=== Supplied entries ===

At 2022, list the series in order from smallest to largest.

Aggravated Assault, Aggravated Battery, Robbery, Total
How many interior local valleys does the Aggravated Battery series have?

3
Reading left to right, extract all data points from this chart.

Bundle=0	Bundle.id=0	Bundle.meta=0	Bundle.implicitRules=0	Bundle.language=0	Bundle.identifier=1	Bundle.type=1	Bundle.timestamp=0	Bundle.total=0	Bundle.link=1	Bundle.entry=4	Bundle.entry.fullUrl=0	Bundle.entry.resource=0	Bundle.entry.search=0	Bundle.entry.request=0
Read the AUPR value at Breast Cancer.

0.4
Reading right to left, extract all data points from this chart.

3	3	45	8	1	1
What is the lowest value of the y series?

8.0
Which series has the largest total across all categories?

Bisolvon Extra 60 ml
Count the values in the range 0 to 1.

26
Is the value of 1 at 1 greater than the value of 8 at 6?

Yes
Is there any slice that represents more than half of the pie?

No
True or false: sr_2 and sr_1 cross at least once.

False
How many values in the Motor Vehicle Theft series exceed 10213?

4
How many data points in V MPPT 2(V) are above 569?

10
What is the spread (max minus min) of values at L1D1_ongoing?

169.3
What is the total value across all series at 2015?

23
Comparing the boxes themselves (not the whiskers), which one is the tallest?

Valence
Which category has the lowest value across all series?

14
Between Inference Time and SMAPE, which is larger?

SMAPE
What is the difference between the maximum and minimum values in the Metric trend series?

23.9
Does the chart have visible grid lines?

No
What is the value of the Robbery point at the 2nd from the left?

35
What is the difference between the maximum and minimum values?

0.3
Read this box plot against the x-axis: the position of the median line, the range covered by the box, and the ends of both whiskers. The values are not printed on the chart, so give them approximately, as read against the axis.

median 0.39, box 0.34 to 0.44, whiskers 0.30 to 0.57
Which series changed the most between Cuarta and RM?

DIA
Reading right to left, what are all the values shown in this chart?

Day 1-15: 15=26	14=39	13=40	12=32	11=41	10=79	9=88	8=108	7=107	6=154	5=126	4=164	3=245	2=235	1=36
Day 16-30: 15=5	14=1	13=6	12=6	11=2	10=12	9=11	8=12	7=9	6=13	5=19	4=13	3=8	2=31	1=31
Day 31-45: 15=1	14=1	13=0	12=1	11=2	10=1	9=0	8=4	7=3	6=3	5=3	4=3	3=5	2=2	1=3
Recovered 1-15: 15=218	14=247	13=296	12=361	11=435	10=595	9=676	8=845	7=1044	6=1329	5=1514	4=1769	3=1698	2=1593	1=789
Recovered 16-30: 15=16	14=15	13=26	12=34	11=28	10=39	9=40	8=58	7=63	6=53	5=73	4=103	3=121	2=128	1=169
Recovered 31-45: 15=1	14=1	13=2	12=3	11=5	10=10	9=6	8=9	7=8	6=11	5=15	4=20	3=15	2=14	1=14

=== Problem statement ===
Which lines of the data above contain the word "left"? Copy each of those lines in full.

=== Problem solution ===
Reading left to right, extract all data points from this chart.
Reading right to left, extract all data points from this chart.
What is the value of the Robbery point at the 2nd from the left?
Reading right to left, what are all the values shown in this chart?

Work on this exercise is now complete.